RNA from WT9-12 cells was extracted using the Direct-zol MicroPrep Plus Kit (Zymo) following the manufacturer’s instructions. The extracted RNA (1–2 µg) was reverse transcribed using the High-Capacity cDNA Reverse Transcription Kit (Life Technologies). Quantitative PCR was carried out in the BioRad CFX96 Real-Time System using iTaq Universal SYBR Green Supermix (Bio-Rad). Expression levels were normalized to GAPDH, and the data were analyzed using the 2-ΔΔCt method. The following primers were used: GAPDH: Fw 5´- GACAGTCAGCCGCATCTTCT −3´; Rv 5‘- GCGCCCAATACGACCAAATC −3´; GPRC5A: Fw 5´- ATGGCTACAACAGTCCCTGAT −3´; Rv 5‘- CCACCGTTTCTAGGACGATGC −3´; DDX47: Fw 5´- GCACCCGAGGAACACGATT −3´; Rv 5‘- TCCATCCCAACTGGTCACAAG −3´; HEBP1: Fw 5´- TTGGCAGGTCCTAAGCAAAGG −3´; Rv 5‘- CTTCCCGTAGAGCCTCATCC −3´; GPRC5D: Fw 5´- CTGCATCGAGTCCACTGGAG −3´; Rv 5‘- AAGAGTAGCAGAATTGTGACCAC −3´; MIR31HG: Fw 5´- CGCTTCTGTCCTCCTACTCG-3´; Rv 5‘- ACAAGCAGACCCTTGGAATG −3´; CDKN2A: Fw 5´- CCCAACGCACCGAATAGTTA-3´; Rv 5‘- ACCAGCGTGTCCAGGAAG −3´.

Statistical analysis

No statistical methods were used to predetermine sample size. Experiments were not randomized and investigators were not blinded to allocation during library preparation, experiments or analysis.
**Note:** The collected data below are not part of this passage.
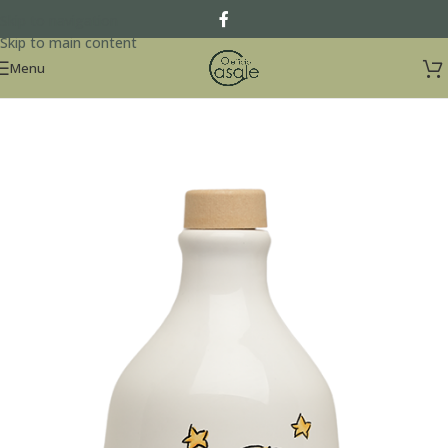
Skip to navigation
Skip to main content
Menu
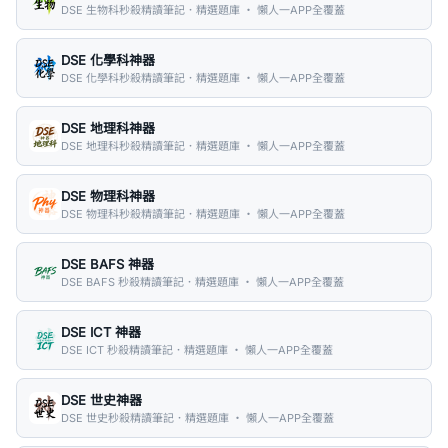
DSE 生物科秒殺精讀筆記．精選題庫 ・ 懶人一APP全覆蓋
DSE 化學科神器
DSE 化學科秒殺精讀筆記．精選題庫 ・ 懶人一APP全覆蓋
DSE 地理科神器
DSE 地理科秒殺精讀筆記．精選題庫 ・ 懶人一APP全覆蓋
DSE 物理科神器
DSE 物理科秒殺精讀筆記．精選題庫 ・ 懶人一APP全覆蓋
DSE BAFS 神器
DSE BAFS 秒殺精讀筆記．精選題庫 ・ 懶人一APP全覆蓋
DSE ICT 神器
DSE ICT 秒殺精讀筆記．精選題庫 ・ 懶人一APP全覆蓋
DSE 世史神器
DSE 世史秒殺精讀筆記．精選題庫 ・ 懶人一APP全覆蓋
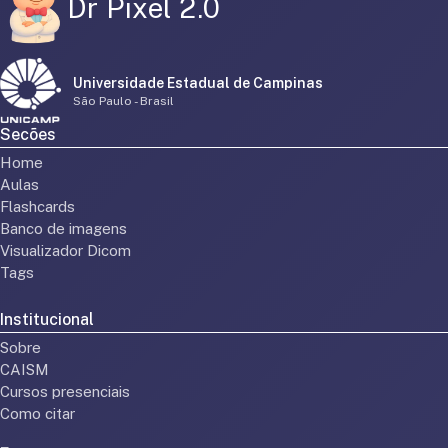
Dr Pixel 2.0
Universidade Estadual de Campinas
São Paulo - Brasil
Secões
Home
Aulas
Flashcards
Banco de imagens
Visualizador Dicom
Tags
Institucional
Sobre
CAISM
Cursos presenciais
Como citar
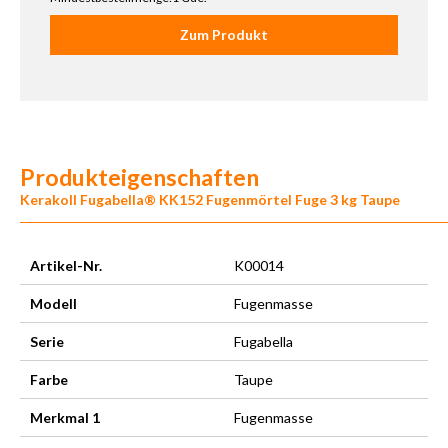
Zum Produkt
Produkteigenschaften
Kerakoll Fugabella® KK152 Fugenmörtel Fuge 3 kg Taupe
Artikel-Nr.
K00014
Modell
Fugenmasse
Serie
Fugabella
Farbe
Taupe
Merkmal 1
Fugenmasse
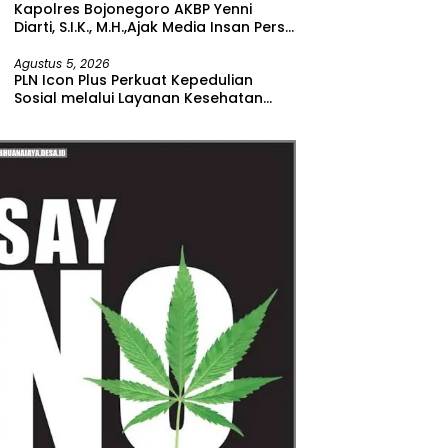
Kapolres Bojonegoro AKBP Yenni
Diarti, S.I.K., M.H.,Ajak Media Insan Pers
Untuk Menangkal Berita Hoax
Agustus 5, 2026
PLN Icon Plus Perkuat Kepedulian
Sosial melalui Layanan Kesehatan
dan Bantuan Komprehensif bagi
Lansia di Malang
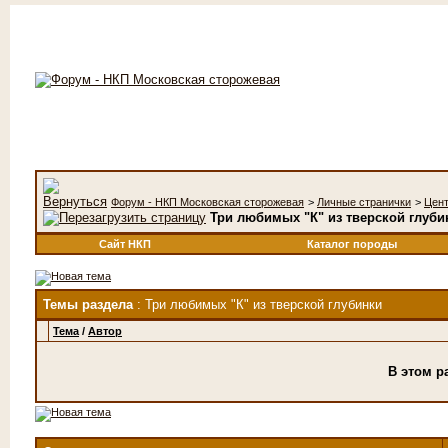
Форум - НКП Московская сторожевая
>
Личные странички
>
Цен
Три любимых "К" из тверской глуби
Сайт НКП
Каталог породы
Темы раздела
: Три любимых "К" из тверской глубинки
Тема
/
Автор
В этом р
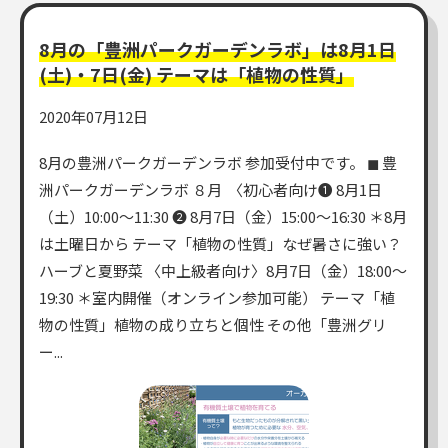
8月の「豊洲パークガーデンラボ」は8月1日
(土)・7日(金) テーマは「植物の性質」
2020年07月12日
8月の豊洲パークガーデンラボ 参加受付中です。 ◼︎ 豊
洲パークガーデンラボ ８月 ​ 〈初心者向け❶ 8月1日
（土）10:00～11:30 ❷ 8月7日（金）15:00～16:30 ＊8月
は土曜日から テーマ「植物の性質」なぜ暑さに強い？
ハーブと夏野菜 〈中上級者向け〉8月7日（金）18:00～
19:30 ＊室内開催（オンライン参加可能） テーマ「植
物の性質」植物の成り立ちと個性 その他「豊洲グリ
ー...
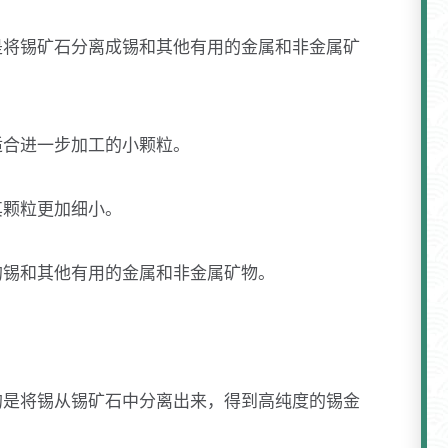
是将锡矿石分离成锡和其他有用的金属和非金属矿
适合进一步加工的小颗粒。
其颗粒更加细小。
中的锡和其他有用的金属和非金属矿物。
的是将锡从锡矿石中分离出来，得到高纯度的锡金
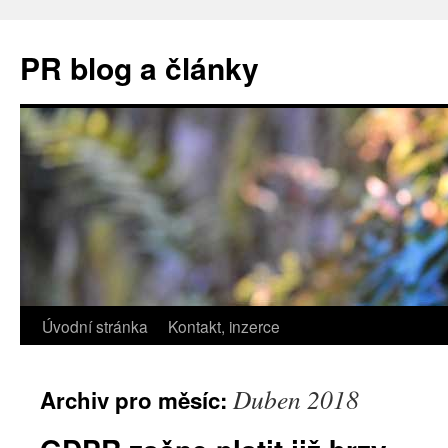
PR blog a články
Úvodní stránka
Kontakt, inzerce
Duben 2018
Archiv pro měsíc:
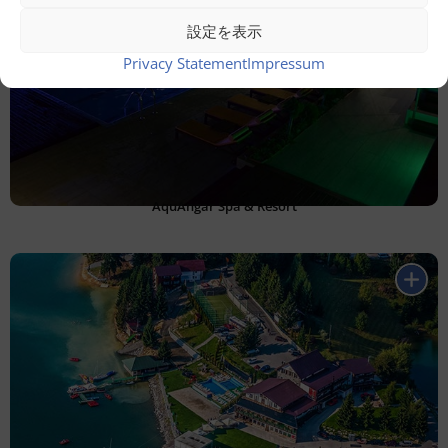
設定を表示
Privacy Statement
Impressum
AquAngar Spa & Resort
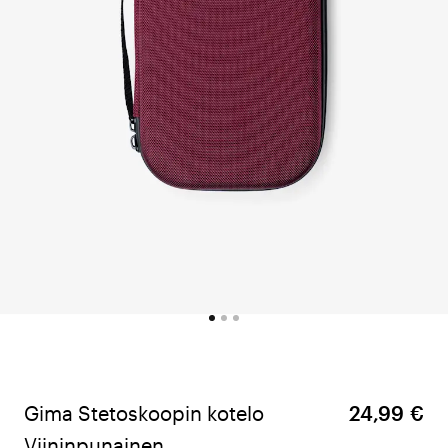
Gima Stetoskoopin kotelo
24,99 €
Viininpunainen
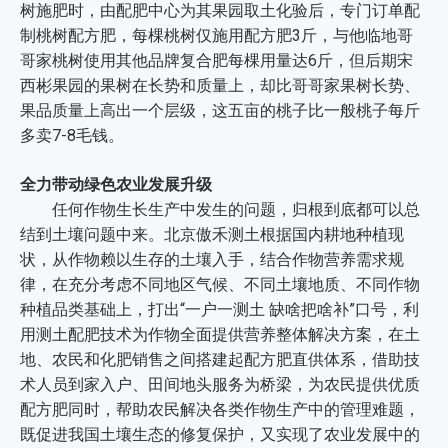
树施肥时，由配肥中心为其果园取土化验后，专门订单配
制桃树配方肥，每棵桃树仅施用配方肥3斤，与他临地哥
哥家桃树使用其他品牌复合肥每棵用量达6斤，但后期宋
西彬果园的果树在长势和质量上，却比哥哥家果树长势、
果品质量上高出一个层级，这五亩的桃子比一般桃子每斤
多卖7-8毛钱。
全力带动绿色农业发展升级
任何作物生长生产中发生的问题，归根到底都可以总
结到土壤问题中来。北京傲禾测土根据国内耕地种植现
状，从作物赖以生存的土壤入手，结合作物营养需求规
律，在充分考虑不同地区气候、不同土壤地质、不同作物
种植品类基础上，打出“一户一测土 缺啥把啥补”口号，利
用测土配肥技术为作物全面提供营养整体解决方案，在土
地、农民和化肥销售之间搭建起配方肥直供体系，借助技
术人员到家入户、田间地头服务为桥梁，为农民提供优质
配方肥同时，帮助农民解决各类作物生产中的管理难题，
既促进我国土壤生态的修复保护，又实现了农业发展中的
Predicted FIB frequency (Fig. 6e) or quantitative PCR data (Fig. 8, Supplementary Fig. 17) are presented as mean ± s.d. and were compared between groups with two-sided Student’s t-test (Supplementary Fig. 17) or one-way ANOVA with post hoc Dunnett’s multiple comparisons test (Figs. 6e and 8h, j). A P-value of <0.05 was considered statistically significant.

Reporting summary

Further information on research design is available in the Nature Research Reporting Summary linked to this article.